I think many of you reading this feel the same way.
That’s just not something that I find attractive so it would knock someone out of the dating pool before I even got started with it.
So why did you start dating a girl who smokes cigarettes? The answer is because you’re willing to date someone who smokes cigarettes. Deep down, she knows this too.
She doesn’t believe you’ll actually break up with her over this so every time she makes the decision to smoke a cigarette she knows the consequences aren’t that severe.
If it truly matters to you that much, you give her an ultimatum — it’s me or the cigarettes. But I think we both know you won’t really do that. If it truly mattered that much to you, you wouldn’t have started dating to begin with.
My bet here is, as with most things, you’re willing to put up with the smoking because she’s hotter than the other girl you might be able to get who doesn’t smoke.
So decide what matters more to you — her being hotter than the next best girl you can get or her smoking.
“What are your thoughts on older people and social media? Specifically, the ones that do not know how to use it. My mom is in her mid 60’s. She accepts friend requests from anyone and everyone and posts things with my daughter and I in them that I wish everyone didn’t see.
Especially my ex husband.
I’ve asked her to remove him because it’s weird. It was not an amicable split. He didn’t even have an account until after we were divorced.
Secondly, she is a FB stalker. She will comment on pictures from years ago. She will say things like “so and so at the beach” no shit sands in the background, mom.
It can even be a person that she doesn’t know and she will comment on a picture out of the blue from 5 years ago.
Now she’s “friends” with my new boyfriend and comments the weirdest stuff on his posts.
I write in because I am wondering if I should tell my very sensitive mother that she’s doing it wrong.

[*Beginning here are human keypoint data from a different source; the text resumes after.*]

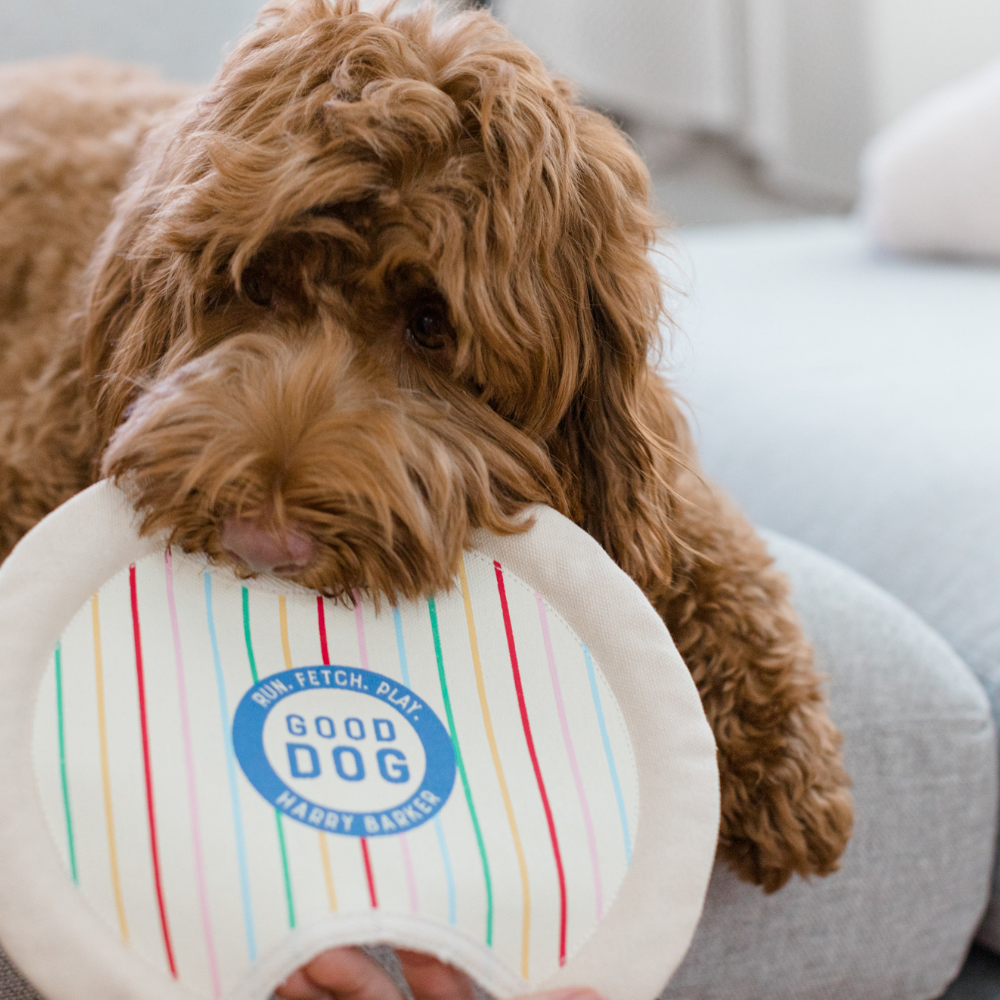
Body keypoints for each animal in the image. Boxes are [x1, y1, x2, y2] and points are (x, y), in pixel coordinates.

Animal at [0, 0, 852, 984]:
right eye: (253, 285)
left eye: (430, 324)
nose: (263, 536)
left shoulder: (656, 479)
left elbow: (719, 560)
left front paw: (790, 767)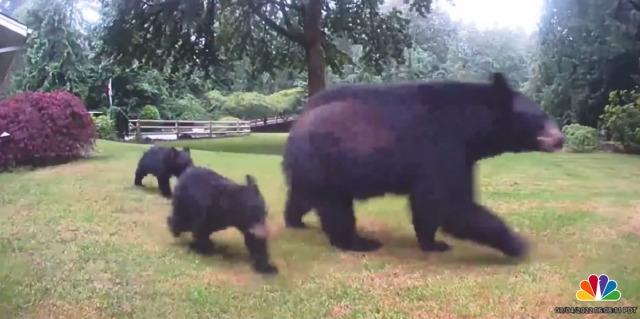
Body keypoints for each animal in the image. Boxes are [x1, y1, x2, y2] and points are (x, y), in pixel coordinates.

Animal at [282, 74, 564, 258]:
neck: (469, 125)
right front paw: (517, 244)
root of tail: (296, 125)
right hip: (325, 162)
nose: (560, 139)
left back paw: (294, 220)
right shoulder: (439, 147)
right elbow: (450, 204)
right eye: (540, 119)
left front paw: (432, 243)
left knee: (302, 196)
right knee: (336, 210)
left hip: (312, 169)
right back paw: (359, 242)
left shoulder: (461, 156)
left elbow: (428, 206)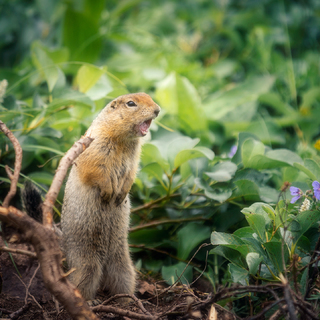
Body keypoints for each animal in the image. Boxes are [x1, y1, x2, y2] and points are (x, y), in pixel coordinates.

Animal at [60, 92, 160, 302]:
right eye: (131, 103)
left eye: (149, 96)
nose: (157, 110)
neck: (124, 140)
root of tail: (104, 260)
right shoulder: (96, 145)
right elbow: (97, 170)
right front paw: (108, 193)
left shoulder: (133, 158)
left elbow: (131, 174)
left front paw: (121, 194)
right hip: (86, 262)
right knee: (82, 281)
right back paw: (90, 301)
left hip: (123, 263)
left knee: (121, 278)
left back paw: (127, 300)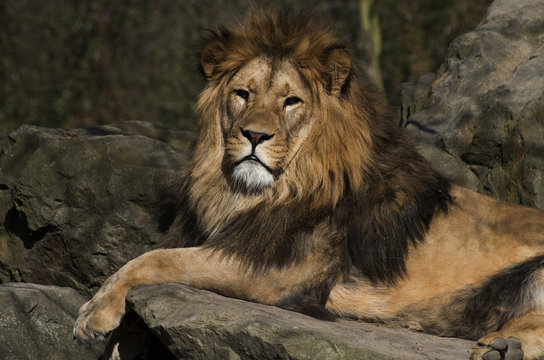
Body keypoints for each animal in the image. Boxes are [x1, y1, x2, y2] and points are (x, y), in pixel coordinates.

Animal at [75, 8, 544, 360]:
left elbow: (155, 260)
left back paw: (503, 347)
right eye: (242, 94)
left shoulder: (275, 269)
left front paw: (93, 314)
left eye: (291, 101)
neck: (245, 193)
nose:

Anytime I try to mention anything that may seem critical she breaks down in tears. What’s my play here? Suffer through and let people think she’s crazy?”
Can you mute your own mom on Facebook?
My best advice is just to ignore her.
Unless you think she’s actually putting you or your daughter in harm’s way with her behavior, there’s nothing particularly awful or egregious about her social media habits and the good thing about social media is it hardly lasts more for than a day. That is, your mom’s strange behavior isn’t probably noticed by most people. And if it is noticed, we all have goldfish memories on social media so we move on to something else very rapidly.
Having said that, honestly, what you’re describing sounds like someone who is very lonely. Does she have friends? Could you and your daughter spend more time with her?
Lonely and sad people seem drawn to social media, I think, because it makes their lives seem more fulfilling. When you say something on social media and someone responds to you, it serves as a validation that you matter.
I spend a ton of time on social media for my work, but I spend almost no time on social media in my private life. Other than liking the pictures of my family my wife posts, I haven’t posted on my private Facebook account in years. I have no idea what everyone else has going on in their lives because I just don’t check in very much.
I have several good friends who have never gotten on social media. They work all the time at their jobs and have just never seen the point of spending more time on their phones. Increasingly, they seem like geniuses to me.
So far my kids haven’t asked for cell phones or social media accounts, but I’m going to keep them off both for as long as I possibly can.
Remember, social media is designed to addict us. That’s the entire purpose of the products. The more time we spend on them, the more money they make.
As with most things, moderation is the key, but is your social media use moderate? Mine isn’t. But at least I can blame my job. My job, honestly, is to be on social media a great deal.
It sounds to me like your mom is lonely — why else is she looking at all these old pictures? — and looking for more attention from others.
Examined in this light her behavior doesn’t seem weird or inappropriate, it just seems sad.